Q: Can I use a regular plug-in RCD tester to verify DC protection?
A: No. Standard RCD testers only test AC (Type AC) or pulsating DC (Type A) fault currents. They cannot generate the smooth DC current required to verify the 6mA threshold of an RDC-DD. You must use a tester compliant with IEC 62955.

Q: What is the difference between 6mA DC and 30mA AC trip thresholds?
A: 30mA AC is the threshold for human safety against electrocution (ventricular fibrillation). 6mA DC is an equipment protection threshold—it ensures that DC leakage does not saturate (blind) the upstream Type A RCD, which would stop it from detecting AC faults.

Q: Do I need to test DC protection if the charger has a built-in RDC-DD?
A: Yes.
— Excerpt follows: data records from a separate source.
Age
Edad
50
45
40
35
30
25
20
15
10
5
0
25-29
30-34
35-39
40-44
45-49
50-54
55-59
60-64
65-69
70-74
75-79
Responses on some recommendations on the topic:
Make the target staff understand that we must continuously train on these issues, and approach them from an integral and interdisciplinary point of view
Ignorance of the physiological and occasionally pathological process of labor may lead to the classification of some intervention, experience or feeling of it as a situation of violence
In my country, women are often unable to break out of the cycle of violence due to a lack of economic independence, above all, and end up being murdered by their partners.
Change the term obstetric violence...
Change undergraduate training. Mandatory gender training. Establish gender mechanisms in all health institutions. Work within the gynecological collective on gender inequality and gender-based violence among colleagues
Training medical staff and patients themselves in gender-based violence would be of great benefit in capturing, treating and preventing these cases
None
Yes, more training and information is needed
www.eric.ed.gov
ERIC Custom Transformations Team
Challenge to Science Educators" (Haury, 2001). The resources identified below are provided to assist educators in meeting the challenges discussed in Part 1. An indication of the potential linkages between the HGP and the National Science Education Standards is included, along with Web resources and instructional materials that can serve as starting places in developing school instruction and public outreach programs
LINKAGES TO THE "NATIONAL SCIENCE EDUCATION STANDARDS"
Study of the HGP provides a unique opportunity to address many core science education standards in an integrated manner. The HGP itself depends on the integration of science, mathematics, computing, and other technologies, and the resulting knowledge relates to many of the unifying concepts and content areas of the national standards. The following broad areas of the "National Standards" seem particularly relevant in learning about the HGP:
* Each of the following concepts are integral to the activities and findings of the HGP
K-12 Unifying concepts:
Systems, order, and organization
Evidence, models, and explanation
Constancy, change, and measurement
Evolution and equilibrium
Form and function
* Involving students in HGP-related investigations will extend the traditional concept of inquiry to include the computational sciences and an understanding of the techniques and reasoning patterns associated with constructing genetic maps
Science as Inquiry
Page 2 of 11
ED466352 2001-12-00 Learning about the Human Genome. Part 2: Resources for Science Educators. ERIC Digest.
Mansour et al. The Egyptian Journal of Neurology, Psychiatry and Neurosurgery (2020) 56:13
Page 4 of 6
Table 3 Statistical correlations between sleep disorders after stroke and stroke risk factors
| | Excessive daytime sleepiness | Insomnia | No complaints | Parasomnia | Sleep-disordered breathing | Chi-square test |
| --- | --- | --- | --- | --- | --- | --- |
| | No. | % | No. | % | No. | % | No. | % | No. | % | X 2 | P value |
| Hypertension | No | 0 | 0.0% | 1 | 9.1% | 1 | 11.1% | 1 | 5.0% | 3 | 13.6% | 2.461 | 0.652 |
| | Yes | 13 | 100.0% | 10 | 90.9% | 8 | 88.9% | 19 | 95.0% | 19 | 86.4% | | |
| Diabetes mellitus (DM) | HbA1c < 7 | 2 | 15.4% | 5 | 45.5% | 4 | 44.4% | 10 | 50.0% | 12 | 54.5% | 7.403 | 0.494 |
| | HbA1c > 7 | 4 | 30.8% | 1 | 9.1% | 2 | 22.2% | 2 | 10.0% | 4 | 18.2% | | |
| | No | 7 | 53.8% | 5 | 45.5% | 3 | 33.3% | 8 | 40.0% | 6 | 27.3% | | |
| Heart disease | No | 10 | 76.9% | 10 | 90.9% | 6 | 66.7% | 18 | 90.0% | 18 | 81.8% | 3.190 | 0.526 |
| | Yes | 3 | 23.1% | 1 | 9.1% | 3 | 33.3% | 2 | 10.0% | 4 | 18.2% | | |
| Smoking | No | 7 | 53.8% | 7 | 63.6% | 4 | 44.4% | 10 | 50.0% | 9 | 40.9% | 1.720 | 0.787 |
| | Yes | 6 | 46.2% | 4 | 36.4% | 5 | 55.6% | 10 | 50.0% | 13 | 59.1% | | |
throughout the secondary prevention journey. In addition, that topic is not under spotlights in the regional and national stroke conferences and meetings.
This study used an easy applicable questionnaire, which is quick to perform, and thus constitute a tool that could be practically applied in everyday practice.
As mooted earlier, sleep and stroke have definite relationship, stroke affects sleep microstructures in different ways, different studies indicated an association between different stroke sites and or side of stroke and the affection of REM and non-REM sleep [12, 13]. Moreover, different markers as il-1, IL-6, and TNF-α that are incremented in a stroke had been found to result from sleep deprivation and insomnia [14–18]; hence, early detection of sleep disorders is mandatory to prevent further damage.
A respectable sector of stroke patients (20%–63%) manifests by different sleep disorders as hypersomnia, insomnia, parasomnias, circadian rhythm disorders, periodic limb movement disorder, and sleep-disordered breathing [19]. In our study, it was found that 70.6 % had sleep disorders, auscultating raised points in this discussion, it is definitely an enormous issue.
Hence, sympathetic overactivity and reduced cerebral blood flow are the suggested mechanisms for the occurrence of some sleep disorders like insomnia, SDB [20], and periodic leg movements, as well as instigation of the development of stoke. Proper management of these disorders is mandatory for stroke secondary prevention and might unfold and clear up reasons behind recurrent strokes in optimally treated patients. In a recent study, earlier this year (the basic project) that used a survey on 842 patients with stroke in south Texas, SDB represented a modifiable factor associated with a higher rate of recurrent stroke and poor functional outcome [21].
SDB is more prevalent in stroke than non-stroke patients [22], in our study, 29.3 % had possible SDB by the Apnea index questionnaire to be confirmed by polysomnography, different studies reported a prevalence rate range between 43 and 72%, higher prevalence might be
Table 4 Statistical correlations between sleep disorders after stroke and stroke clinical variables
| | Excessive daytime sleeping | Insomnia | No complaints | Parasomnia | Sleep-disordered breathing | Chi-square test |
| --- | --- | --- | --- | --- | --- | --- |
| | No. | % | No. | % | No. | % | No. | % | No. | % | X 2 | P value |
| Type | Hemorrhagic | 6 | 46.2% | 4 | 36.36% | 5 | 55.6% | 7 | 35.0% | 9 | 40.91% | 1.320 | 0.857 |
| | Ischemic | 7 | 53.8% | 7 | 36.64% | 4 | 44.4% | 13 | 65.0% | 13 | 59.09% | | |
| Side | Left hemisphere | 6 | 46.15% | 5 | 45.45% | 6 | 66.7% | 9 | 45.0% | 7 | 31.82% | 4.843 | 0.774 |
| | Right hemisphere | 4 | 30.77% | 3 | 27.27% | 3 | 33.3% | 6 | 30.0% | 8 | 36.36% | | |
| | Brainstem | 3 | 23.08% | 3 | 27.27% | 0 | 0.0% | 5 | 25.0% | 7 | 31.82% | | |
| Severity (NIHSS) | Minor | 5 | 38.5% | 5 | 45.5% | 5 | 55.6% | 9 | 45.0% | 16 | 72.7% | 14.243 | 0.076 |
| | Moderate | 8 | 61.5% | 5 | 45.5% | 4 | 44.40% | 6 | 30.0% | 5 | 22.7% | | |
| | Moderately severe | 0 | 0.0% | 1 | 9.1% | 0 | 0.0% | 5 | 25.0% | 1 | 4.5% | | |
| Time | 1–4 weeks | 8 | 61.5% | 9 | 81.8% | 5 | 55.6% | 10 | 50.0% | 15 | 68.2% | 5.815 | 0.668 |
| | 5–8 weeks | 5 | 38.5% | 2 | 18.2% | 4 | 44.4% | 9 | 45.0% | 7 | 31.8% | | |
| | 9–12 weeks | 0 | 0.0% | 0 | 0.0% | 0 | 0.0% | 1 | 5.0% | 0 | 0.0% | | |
Even built-in devices must be verified during commissioning to ensure they are functioning correctly and have not been damaged during transport or installation. See How to Check RCCB Functionality.

Q: How often should DC protection be retested?
A: IEC 61851 recommends periodic inspection. In commercial environments, we recommend re-testing annually or whenever the unit undergoes maintenance or firmware updates.

Q: Can DC leakage really “blind” a Type A RCD? How?
A: Yes. DC current creates a constant magnetic flux in the RCD’s sensing core. This pushes the core into magnetic saturation. Once saturated, the core can no longer detect the alternating magnetic field caused by an AC earth fault, meaning the RCD won’t trip when it needs to.

Q: What is the difference between RDC-DD and RDC-PD?
A: An RDC-DD (Residual Direct Current Detecting Device) only detects the fault and signals a separate switching device (like a contactor) to open. An RDC-PD (Residual Direct Current Protective Device) is an all-in-one unit that includes the detection and the mechanical circuit breaker/switch in a single housing.

Q: Does temperature affect the 6mA trip threshold?
A: It can. Extreme temperatures can alter the permeability of the sensing core materials. VIOX components are designed with temperature compensation, but it is always best to test within the rated ambient range of the equipment.